**** Provided text
In Rowe v Electoral Commissioner, the Australian High Court struck down an early cut-off date for voter registration. This commentary situates the decision in the history of the electoral writ and roll closure, and parses the various judgments from an election law perspective. The Court’s decision is not a radical one, but an example of the recent flowering of constitutionalism in electoral law, since the Court recognised an implied universal suffrage in the Australian Constitution. The case represents, like the prisoner voting case of Roach before it, an example of constitutional ratcheting, informed by an underlying conceit that the court is merely protecting against legislative back-sliding, rather than offering a litigational sword to those who want to expand the franchise and political rights.Orr comments that -
In Westminster tradition, the ability to vote was fundamental to parliamentary democracy, yet simultaneously a privilege regulated by Parliament. While the trend to liberalise the franchise seems, in retrospect, an inexorable tide, significant forces were arrayed on all sides of what the Victorian era knew simply as the “reform” debate. Conservatives saw voting less as a right than a responsibility. It was to be restricted to those responsible for – and given independent status by – landholdings. The democratic instincts of the Chartists held greater sway in Australia, where women won the vote for national elections as early as 1902, 16 years before British suffragettes. Yet Australia was no “paragon of virtue”. The Commonwealth began with a racist franchise, and only enfranchised most Indigenous people in 1962. The tension between voting as a republican ideal and an individual responsibility is neatly captured today in laws compelling both enrolment and attendance at the polls.
********
## Action item A
According to the commentary on Rowe v Electoral Commissioner, why was Australia no "paragon of virtue"? Answer in one to three sentences.
## Action item B
Reproduce the dataset items word for word, starting at their first line and ending at the line that contains "المركز السعودي للشحن", with that line included.
**** Information supplied
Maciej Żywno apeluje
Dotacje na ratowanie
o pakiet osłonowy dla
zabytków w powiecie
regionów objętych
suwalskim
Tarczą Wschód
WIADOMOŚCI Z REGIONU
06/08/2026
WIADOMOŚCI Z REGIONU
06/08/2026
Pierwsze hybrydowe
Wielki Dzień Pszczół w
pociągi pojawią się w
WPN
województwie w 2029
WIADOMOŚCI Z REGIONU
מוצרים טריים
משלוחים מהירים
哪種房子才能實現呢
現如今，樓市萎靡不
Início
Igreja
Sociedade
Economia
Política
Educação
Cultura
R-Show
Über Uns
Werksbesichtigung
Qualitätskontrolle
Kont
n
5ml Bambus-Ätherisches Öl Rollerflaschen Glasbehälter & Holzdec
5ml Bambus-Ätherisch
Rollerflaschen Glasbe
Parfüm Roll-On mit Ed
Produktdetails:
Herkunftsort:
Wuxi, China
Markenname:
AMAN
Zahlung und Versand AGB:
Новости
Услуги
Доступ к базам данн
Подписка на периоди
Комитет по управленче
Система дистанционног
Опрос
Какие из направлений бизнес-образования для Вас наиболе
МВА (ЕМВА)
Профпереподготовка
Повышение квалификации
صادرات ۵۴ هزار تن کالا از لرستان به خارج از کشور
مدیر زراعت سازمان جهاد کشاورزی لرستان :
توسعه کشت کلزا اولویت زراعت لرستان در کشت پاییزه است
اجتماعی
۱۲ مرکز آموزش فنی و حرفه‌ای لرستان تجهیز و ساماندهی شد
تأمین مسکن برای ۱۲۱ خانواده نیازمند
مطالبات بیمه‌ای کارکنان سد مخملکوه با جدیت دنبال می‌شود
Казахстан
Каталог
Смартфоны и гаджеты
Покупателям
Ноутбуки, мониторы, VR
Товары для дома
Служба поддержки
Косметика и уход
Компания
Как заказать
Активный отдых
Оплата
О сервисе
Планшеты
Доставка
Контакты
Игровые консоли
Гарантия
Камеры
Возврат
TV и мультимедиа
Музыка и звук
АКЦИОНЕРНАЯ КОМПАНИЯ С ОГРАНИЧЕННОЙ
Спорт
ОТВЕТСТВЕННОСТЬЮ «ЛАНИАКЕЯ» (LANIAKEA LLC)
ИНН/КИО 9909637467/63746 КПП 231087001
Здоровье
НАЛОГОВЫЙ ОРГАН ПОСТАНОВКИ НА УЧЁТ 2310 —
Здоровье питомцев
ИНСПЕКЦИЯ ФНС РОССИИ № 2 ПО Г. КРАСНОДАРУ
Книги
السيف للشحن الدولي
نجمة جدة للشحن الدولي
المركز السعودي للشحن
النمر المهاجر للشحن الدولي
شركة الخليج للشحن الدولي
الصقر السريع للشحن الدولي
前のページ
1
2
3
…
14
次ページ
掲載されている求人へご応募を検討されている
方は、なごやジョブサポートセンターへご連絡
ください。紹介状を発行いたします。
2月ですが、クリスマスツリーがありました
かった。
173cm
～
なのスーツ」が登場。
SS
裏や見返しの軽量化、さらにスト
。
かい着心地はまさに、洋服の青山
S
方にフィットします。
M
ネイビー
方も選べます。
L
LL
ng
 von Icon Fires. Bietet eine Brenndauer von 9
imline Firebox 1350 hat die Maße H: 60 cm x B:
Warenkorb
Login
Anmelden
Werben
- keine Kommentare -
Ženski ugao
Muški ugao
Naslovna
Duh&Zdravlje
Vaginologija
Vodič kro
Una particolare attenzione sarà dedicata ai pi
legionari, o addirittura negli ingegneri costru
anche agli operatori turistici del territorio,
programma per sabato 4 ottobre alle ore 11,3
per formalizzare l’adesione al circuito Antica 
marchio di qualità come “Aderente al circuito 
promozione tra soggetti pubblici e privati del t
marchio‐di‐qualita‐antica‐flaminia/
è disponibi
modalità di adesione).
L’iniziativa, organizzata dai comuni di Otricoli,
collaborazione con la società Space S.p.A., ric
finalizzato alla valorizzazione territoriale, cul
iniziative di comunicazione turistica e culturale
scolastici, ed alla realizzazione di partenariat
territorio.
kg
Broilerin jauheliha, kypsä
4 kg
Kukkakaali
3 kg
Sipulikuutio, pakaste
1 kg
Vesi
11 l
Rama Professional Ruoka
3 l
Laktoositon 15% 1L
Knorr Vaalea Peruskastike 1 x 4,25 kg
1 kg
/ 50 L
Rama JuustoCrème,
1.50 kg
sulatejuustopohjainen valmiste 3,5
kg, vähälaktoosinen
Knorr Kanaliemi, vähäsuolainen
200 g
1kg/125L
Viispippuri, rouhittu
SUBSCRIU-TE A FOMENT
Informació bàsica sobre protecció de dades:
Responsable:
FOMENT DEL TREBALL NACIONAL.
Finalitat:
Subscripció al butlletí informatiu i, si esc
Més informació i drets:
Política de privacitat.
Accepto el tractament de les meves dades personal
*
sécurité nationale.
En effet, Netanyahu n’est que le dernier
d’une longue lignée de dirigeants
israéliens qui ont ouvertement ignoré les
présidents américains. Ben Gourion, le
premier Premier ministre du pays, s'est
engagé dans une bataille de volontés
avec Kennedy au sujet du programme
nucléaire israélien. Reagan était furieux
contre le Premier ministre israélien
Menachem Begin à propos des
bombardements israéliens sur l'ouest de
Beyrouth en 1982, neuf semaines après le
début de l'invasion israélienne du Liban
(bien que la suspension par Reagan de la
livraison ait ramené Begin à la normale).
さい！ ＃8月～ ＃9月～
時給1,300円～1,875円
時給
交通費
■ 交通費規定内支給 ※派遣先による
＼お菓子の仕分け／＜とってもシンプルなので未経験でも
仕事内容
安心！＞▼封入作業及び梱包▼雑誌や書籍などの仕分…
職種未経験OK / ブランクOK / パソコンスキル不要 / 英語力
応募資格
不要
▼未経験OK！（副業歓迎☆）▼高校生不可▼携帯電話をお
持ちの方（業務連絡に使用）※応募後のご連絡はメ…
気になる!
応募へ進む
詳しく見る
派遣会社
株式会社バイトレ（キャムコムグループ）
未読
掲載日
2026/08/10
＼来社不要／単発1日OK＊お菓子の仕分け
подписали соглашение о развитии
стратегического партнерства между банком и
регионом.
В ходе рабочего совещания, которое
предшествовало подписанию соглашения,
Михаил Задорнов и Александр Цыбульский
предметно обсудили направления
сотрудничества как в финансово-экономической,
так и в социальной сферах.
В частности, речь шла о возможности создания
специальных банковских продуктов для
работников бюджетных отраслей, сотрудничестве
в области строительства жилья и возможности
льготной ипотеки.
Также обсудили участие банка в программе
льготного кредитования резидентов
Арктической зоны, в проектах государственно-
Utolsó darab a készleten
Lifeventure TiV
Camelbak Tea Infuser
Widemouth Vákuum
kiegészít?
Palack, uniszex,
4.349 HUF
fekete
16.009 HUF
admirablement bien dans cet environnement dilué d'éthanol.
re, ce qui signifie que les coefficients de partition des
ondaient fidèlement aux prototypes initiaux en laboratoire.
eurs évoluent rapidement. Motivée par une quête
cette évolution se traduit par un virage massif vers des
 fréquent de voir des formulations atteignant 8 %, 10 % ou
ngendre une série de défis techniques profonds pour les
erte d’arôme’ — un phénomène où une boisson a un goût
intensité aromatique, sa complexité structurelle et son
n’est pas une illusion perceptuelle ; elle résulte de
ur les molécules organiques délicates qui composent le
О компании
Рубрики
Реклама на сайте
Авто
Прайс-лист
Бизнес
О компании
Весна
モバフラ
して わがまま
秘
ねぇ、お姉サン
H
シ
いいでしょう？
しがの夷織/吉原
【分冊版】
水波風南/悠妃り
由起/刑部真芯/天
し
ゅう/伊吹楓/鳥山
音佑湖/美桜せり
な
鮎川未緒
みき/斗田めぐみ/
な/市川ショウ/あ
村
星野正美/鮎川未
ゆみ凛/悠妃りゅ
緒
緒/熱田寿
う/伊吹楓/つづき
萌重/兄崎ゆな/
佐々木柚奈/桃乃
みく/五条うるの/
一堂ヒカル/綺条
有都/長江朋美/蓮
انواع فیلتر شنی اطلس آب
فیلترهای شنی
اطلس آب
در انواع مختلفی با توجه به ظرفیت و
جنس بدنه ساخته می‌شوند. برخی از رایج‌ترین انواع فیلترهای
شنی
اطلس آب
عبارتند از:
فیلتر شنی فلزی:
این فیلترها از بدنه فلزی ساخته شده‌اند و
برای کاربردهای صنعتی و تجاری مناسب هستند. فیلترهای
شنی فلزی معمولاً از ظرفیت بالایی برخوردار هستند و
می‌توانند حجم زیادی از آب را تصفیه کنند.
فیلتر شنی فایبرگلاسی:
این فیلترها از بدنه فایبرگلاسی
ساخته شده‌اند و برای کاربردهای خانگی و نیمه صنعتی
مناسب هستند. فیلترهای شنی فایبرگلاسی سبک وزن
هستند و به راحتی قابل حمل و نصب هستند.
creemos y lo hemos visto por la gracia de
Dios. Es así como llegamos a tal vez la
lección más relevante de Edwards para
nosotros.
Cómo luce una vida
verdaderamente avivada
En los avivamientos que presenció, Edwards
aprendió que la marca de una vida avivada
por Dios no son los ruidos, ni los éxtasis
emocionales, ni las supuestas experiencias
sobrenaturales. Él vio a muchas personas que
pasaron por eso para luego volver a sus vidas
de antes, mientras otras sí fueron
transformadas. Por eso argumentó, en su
********
## Worked solution A
Australia was no "paragon of virtue" because the Commonwealth began with a racist franchise. Most Indigenous people were not enfranchised until 1962.

## Worked solution B
Maciej Żywno apeluje
Dotacje na ratowanie
o pakiet osłonowy dla
zabytków w powiecie
regionów objętych
suwalskim
Tarczą Wschód
WIADOMOŚCI Z REGIONU
06/08/2026
WIADOMOŚCI Z REGIONU
06/08/2026
Pierwsze hybrydowe
Wielki Dzień Pszczół w
pociągi pojawią się w
WPN
województwie w 2029
WIADOMOŚCI Z REGIONU
מוצרים טריים
משלוחים מהירים
哪種房子才能實現呢
現如今，樓市萎靡不
Início
Igreja
Sociedade
Economia
Política
Educação
Cultura
R-Show
Über Uns
Werksbesichtigung
Qualitätskontrolle
Kont
n
5ml Bambus-Ätherisches Öl Rollerflaschen Glasbehälter & Holzdec
5ml Bambus-Ätherisch
Rollerflaschen Glasbe
Parfüm Roll-On mit Ed
Produktdetails:
Herkunftsort:
Wuxi, China
Markenname:
AMAN
Zahlung und Versand AGB:
Новости
Услуги
Доступ к базам данн
Подписка на периоди
Комитет по управленче
Система дистанционног
Опрос
Какие из направлений бизнес-образования для Вас наиболе
МВА (ЕМВА)
Профпереподготовка
Повышение квалификации
صادرات ۵۴ هزار تن کالا از لرستان به خارج از کشور
مدیر زراعت سازمان جهاد کشاورزی لرستان :
توسعه کشت کلزا اولویت زراعت لرستان در کشت پاییزه است
اجتماعی
۱۲ مرکز آموزش فنی و حرفه‌ای لرستان تجهیز و ساماندهی شد
تأمین مسکن برای ۱۲۱ خانواده نیازمند
مطالبات بیمه‌ای کارکنان سد مخملکوه با جدیت دنبال می‌شود
Казахстан
Каталог
Смартфоны и гаджеты
Покупателям
Ноутбуки, мониторы, VR
Товары для дома
Служба поддержки
Косметика и уход
Компания
Как заказать
Активный отдых
Оплата
О сервисе
Планшеты
Доставка
Контакты
Игровые консоли
Гарантия
Камеры
Возврат
TV и мультимедиа
Музыка и звук
АКЦИОНЕРНАЯ КОМПАНИЯ С ОГРАНИЧЕННОЙ
Спорт
ОТВЕТСТВЕННОСТЬЮ «ЛАНИАКЕЯ» (LANIAKEA LLC)
ИНН/КИО 9909637467/63746 КПП 231087001
Здоровье
НАЛОГОВЫЙ ОРГАН ПОСТАНОВКИ НА УЧЁТ 2310 —
Здоровье питомцев
ИНСПЕКЦИЯ ФНС РОССИИ № 2 ПО Г. КРАСНОДАРУ
Книги
السيف للشحن الدولي
نجمة جدة للشحن الدولي
المركز السعودي للشحن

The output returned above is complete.